Евгения, казалось, застыла на месте. Она прислонилась к косяку двери и, слушая отца, все ниже и ниже опускала голову. Лицо ее загоралось румянцем, и глаза медленно заволакивались слезами.
Отец говорил не для Татки. Татка не могла бы понять его, да она и спала, крепко и сладко спала, посапывая своим маленьким кругленьким носиком. Отец говорил для себя, говорил то, что наболело в его душе и о чем не сумел бы он сказать никому в целом мире.
— Папа! — осторожно, боясь испугать его, позвала Евгения. Но он все-таки вздрогнул, обернулся и молча указал на спящую девочку.
— Я знаю, — прошептала Евгения.
Быстро, но бесшумно подошла она к кроватке, опустилась на пол и прижалась губами к руке отца. Она почувствовала, как эта рука дрогнула, точно хотела вырваться, и потом сразу осталась неподвижной, и затем настала глубокая безмолвная тишина. Здесь, в этой комнате, не слышно было ни дождя, ни порывов ветра. Ветви не стучались в окна, плотно закрытые ставнями снаружи и занавешенные шторами внутри. По белой стене колыхались взволнованные тени, а единственным звуком, который мог уловить слух, было спокойное, ровное дыхание спящего ребенка.
Наконец рука опять сделала движение, медленно высвободилась и осторожно приподняла голову Евгении. Отец и дочь поглядели друг другу в глаза.
— Геня! — чуть слышно сказал старик, — веришь ли ты, что я долго не понимал, что горе делало меня несправедливым, жестоким?
— Не тебя одного, не тебя… — прошептала Евгения.
— А она, — продолжал отец, указывая на девочку, — она даже не сознает, что у нее есть горе. Когда ей говорят, что она стала нехорошая, злая, она верит… У нее нет оправдания. — Свободной рукой он оправлял на подушке разметавшиеся волосы маленькой Таты. — Нет оправдания, а в душе неясный протест, и боль, и недоумение. Когда я понял это, Геня, я узнал такую жалость, которую не испытывал еще никогда. Если я оскорбил тебя ею, Геня, прости! Ты уже не только дочь, ты — друг.

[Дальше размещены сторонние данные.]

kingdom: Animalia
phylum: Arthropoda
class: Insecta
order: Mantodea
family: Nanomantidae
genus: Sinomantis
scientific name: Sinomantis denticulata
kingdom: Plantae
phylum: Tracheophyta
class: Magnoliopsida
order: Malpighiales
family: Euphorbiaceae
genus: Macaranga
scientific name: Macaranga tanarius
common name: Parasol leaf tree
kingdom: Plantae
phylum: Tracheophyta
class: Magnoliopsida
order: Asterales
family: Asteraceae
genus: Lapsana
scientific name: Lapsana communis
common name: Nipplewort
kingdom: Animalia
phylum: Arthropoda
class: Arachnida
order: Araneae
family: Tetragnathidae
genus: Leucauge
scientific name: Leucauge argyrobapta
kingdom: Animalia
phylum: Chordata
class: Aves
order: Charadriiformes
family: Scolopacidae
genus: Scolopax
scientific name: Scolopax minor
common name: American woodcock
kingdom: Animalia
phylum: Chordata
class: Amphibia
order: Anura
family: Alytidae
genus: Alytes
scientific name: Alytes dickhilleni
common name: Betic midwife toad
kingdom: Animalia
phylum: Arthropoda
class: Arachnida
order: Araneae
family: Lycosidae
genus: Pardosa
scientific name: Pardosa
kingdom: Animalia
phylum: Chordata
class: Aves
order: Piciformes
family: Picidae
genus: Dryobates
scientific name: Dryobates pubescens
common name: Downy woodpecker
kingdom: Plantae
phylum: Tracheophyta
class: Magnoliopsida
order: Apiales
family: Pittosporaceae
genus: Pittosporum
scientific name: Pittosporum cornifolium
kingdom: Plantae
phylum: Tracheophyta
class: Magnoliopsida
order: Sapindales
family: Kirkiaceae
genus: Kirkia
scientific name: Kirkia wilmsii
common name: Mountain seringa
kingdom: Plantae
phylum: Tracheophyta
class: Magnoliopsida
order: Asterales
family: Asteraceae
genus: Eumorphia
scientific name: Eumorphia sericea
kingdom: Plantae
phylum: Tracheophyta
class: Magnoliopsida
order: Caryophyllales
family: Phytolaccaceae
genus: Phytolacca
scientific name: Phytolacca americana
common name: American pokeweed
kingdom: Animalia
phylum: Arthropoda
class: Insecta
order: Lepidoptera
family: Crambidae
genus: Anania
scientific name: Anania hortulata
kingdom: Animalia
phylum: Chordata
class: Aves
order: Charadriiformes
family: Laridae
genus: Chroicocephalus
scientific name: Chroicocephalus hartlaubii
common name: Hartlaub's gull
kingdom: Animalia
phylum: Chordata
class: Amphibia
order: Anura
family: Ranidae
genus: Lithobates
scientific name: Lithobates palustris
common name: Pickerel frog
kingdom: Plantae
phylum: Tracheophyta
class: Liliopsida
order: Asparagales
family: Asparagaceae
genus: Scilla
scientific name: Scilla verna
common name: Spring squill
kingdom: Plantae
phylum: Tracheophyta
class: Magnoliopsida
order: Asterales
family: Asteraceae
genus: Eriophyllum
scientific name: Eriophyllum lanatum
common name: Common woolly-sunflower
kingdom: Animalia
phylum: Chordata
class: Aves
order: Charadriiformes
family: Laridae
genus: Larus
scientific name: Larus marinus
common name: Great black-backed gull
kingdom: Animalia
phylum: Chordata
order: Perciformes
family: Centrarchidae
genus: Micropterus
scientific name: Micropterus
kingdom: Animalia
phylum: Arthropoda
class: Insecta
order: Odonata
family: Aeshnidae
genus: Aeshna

Они осторожно поднялись и, крепко обнявшись, глядели на маленькую спящую фигуру.
— Отчего я не знала? — с глубоким раскаянием спросила Евгения. — Отчего ты не сказал мне?
И когда они, все так же обнявшись, вышли из детской и, направляясь к зале, проходили через длинную темную анфиладу комнат, Евгения уже не удерживала слез и не старалась скрыть их от отца.
— Отчего мы все так много молчим? — спрашивала она. — Отчего мы все не хотим быть понятными друг другу? Отчего мы так мало доверяем любви, преданности, состраданию? Отчего, когда мы страдаем, мы делаемся скрытными, самолюбивыми и чувствуем себя так… так страшно одиноко, как будто и сами не любим никого?
Отец ласково целовал ее маленькую, тоненькую ручку.
— Мы все немного похожи на детей, — грустно ответил он. — Когда мы несчастны, мы не хотим говорить об этом и мы ждем, чтобы нас поняли, чтобы нас пожалели. И нет благодарности горячее, безграничнее, как благодарность человека к тому, кто угадал его душевное состояние, кто сумел его пощадить и не осудить.
Они вышли в залу. На столе, на котором недавно лежали цветы, накрывали к ужину. У окна сидела француженка и по-прежнему глядела перед собой печальными, заплаканными глазами. Она обернулась на шаги, увидала отца и дочь и с тихим вздохом опустила глаза. Они подошли к ней и остановились.
— Tata заснула? — спросила она.
— Спит наша Тата! — сказал старик.
Евгения нагнулась и обняла рукою шею Julie.
— Вы не уедете, Julie, — сказала она. — Вы не чужая нам… Отец не хочет, чтобы вы оставили нас.
Француженка робко и недоверчиво взглянула на Евгению и перевела глаза на ее отца.
— Уезжать? вам? — удивленно спросил старик. — Отчего? Зачем?
Никто не ответил ему.
В окно рванулся ветер, залив его целым потоком дождя. Ветка хлестнула в стекло и судорожно забилась, как бы умоляя о помощи и защите.
Трое людей тесной группой глядели в непроницаемую темноту ночи, и хотя они не находили тех слов, которые могли бы сказать друг другу, они чувствовали, что их молчание понятно всем; и что если впереди их ждут новые недомолвки и сомнения, в эти минуты они связаны тем высшим откровением, которое нисходит на людей для того, чтобы они различили свет в темноте, увидали надежду там, где царили отчаяние, озлобление и смерть.